The three-dimensional computational domain stretches − 1 < z/d < 19 along the burner axis, where z = 0 is the position of the nozzle outlet and the pilot and the main flow inlet is retracted by one nozzle diameter; the diameter of the entire domain is 33d. Turbulence levels are set according to Laser Doppler Anemometry (LDA) measurements to u ^′/U _b ≈ 0.18 and estimating L _T ≈ d/3. Since the degree of pre-vaporisation of the ethanol spray was not measured in the experiment, the mixture fraction at the inlet had to be estimated. According to a separate RANS simulation of the upstream part of the burner corresponding to the richer flame and the cold case, the inlet boundary condition for the mixture fraction was set to \(\widetilde {\xi }= 0.04\) and \(\widetilde {\xi ^{\prime 2}}= 0\). Even though the injected amount of liquid fuel is smaller in the leaner case, the same boundary condition is also used for the simulation of the flame with ϕ = 0.62. This will allow us to explore the sensitivity of the simulation results to the level of pre-vaporisation and premixing in the upstream region of a spray flame; in the rich flame approximately half the fuel is pre-vaporised compared to two thirds in the leaner flame. For the main flow, the inlet boundary condition for the reaction progress variable upstream of the nozzle is set to \(\widetilde {c}= 0\). For the purpose of the present paper whose aim is to discuss the model and its application, the uncertainty related to the inlet boundary condition is considered satisfactory.

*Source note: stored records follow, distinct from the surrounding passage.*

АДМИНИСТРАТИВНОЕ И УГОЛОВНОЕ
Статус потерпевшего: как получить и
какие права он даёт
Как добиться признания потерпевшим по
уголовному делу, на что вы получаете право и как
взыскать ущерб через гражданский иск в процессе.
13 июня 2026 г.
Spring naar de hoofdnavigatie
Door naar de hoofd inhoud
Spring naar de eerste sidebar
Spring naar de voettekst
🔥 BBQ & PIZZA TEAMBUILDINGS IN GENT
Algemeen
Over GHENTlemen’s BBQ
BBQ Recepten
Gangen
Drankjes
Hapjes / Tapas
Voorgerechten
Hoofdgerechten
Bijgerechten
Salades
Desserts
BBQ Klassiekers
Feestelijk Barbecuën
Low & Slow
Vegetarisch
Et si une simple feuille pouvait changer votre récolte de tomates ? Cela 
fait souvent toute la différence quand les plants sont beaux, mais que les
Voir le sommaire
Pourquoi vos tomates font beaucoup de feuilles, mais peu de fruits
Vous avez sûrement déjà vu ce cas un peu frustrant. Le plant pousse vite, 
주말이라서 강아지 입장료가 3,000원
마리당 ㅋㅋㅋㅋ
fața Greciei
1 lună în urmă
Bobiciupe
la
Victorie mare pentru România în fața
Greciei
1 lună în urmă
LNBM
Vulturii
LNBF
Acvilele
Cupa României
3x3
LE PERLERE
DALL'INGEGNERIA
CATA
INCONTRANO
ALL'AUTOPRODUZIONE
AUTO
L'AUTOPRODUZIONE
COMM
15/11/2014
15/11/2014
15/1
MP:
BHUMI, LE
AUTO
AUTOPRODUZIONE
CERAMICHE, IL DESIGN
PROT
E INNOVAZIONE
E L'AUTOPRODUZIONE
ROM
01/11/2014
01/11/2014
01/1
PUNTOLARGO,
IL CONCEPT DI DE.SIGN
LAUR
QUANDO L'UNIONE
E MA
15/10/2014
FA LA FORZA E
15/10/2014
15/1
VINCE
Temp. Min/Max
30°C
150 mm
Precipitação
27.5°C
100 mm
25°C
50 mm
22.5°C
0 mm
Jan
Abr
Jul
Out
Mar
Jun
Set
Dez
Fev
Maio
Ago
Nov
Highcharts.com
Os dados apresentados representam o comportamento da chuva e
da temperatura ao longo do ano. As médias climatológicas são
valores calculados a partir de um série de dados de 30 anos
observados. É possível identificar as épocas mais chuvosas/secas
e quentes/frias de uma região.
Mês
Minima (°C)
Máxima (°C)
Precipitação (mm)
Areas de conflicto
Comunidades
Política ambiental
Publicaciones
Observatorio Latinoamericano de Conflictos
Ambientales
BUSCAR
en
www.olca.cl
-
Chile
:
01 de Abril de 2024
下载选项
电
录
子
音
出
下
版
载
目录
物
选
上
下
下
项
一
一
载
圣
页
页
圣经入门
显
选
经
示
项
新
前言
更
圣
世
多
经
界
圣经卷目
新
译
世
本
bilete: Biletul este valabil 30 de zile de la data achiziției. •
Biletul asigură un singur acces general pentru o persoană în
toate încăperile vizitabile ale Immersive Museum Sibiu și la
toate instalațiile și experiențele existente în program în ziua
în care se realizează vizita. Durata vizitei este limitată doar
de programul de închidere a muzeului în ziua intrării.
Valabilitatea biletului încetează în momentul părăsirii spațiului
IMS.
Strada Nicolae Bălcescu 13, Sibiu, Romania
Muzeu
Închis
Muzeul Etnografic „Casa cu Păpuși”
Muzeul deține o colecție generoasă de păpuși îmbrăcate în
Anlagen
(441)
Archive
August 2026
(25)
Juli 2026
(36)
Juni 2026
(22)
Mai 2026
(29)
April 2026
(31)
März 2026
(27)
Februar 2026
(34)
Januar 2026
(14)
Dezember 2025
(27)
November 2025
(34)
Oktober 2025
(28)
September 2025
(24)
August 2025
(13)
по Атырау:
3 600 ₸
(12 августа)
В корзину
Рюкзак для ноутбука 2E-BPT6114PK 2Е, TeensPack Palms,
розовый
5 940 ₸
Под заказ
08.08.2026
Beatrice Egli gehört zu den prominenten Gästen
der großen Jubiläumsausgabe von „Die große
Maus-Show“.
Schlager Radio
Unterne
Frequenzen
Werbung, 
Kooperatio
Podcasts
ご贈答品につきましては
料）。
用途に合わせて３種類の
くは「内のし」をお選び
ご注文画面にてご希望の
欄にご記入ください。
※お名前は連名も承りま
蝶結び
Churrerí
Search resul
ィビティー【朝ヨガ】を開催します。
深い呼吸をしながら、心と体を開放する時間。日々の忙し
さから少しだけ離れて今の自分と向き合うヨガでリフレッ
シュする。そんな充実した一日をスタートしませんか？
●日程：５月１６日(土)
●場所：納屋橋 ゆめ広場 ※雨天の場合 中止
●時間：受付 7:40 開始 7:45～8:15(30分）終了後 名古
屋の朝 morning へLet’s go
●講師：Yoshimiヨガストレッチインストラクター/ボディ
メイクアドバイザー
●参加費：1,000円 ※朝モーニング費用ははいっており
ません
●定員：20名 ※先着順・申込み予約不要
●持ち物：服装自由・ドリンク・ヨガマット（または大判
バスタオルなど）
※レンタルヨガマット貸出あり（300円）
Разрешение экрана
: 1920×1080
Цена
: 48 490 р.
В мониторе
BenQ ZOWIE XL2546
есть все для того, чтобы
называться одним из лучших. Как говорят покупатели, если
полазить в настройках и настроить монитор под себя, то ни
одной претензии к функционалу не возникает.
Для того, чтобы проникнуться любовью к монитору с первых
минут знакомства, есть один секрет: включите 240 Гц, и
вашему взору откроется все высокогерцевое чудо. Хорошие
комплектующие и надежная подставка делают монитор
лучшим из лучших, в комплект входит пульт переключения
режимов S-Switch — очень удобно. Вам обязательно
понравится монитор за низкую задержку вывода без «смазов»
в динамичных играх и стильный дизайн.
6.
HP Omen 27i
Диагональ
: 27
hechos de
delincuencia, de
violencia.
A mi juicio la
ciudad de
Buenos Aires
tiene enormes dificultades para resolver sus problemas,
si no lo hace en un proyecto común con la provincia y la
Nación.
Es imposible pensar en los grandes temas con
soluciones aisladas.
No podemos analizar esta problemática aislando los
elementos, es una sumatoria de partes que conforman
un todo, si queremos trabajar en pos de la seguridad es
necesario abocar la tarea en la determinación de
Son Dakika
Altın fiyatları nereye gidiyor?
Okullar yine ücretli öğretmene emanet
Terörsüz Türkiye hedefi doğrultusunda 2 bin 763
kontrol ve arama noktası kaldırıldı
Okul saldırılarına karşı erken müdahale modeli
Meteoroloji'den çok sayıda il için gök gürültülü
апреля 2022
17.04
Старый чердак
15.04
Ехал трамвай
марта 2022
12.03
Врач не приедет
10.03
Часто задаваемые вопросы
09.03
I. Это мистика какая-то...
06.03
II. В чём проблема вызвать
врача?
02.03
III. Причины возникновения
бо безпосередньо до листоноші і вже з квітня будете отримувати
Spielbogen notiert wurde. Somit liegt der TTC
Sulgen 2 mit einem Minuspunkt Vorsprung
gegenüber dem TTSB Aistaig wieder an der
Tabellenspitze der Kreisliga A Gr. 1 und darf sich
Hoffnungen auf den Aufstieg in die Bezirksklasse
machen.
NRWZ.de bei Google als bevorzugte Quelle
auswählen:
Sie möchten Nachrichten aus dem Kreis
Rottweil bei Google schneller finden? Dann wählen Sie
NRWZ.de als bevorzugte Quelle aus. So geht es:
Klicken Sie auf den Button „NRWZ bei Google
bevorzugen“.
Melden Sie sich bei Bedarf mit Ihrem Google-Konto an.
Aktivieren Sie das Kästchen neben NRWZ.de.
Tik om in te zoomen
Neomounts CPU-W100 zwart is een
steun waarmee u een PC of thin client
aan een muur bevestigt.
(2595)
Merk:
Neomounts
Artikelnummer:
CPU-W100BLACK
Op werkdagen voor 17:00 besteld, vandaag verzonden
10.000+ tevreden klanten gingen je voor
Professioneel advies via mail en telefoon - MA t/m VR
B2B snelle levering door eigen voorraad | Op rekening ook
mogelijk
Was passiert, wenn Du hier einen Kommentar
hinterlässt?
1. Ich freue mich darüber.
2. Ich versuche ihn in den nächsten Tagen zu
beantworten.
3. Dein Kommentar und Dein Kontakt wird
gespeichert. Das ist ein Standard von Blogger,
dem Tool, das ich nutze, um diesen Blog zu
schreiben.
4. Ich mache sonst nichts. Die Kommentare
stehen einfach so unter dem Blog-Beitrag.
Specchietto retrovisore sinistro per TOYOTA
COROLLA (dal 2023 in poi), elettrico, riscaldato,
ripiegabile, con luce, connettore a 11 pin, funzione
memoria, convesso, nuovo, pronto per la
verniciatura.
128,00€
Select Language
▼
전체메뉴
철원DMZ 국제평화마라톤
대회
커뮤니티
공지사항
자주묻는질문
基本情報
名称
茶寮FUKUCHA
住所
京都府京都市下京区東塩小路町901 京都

The pilot is an open flame, which is not retracted relative to the main flow. Hence, dilatation in the pilot flame does not lead to a significant increase of the mean axial velocity but to an increase in width of the hot pilot stream as it is expected for a usual triangular flame. Following a single mixture fraction based approach in the simulations, the pilot is modelled as a premixed stoichiometric ethanol-air flame. The annular pilot flame itself is not resolved but instead modelled as a uniform inlet boundary condition with a laminar inflow of burnt gases, i.e. \(\widetilde {\xi }=\xi _{\text {st}}\), \(\widetilde {\xi ^{\prime 2}}= 0\) and \(\widetilde {c}= 1\), with a mass flow rate corresponding to the experimental configuration. In the experimental rig the annulus that stabilises the pilot is very narrow and the pilot flow is broadened by the dilatation across the flame. If the width of the original annulus was used for the uniform inlet of hot gas, whilst the pilot mass flow rate was kept equal to its value in the experiments, the axial velocity of the pilot flow would be greatly over-estimated. Instead, the surface area of the pilot inlet is increased to assure a realistic axial velocity for the pilot flow. For this purpose, the surface of the pilot inlet is three times the surface area of the annulus in the rig.

A small, laminar co-flow of 0.1 m/s is set around the burner nozzle, where \(\widetilde {\xi }= 0\) and \(\widetilde {c}= 1\). Walls are considered adiabatic.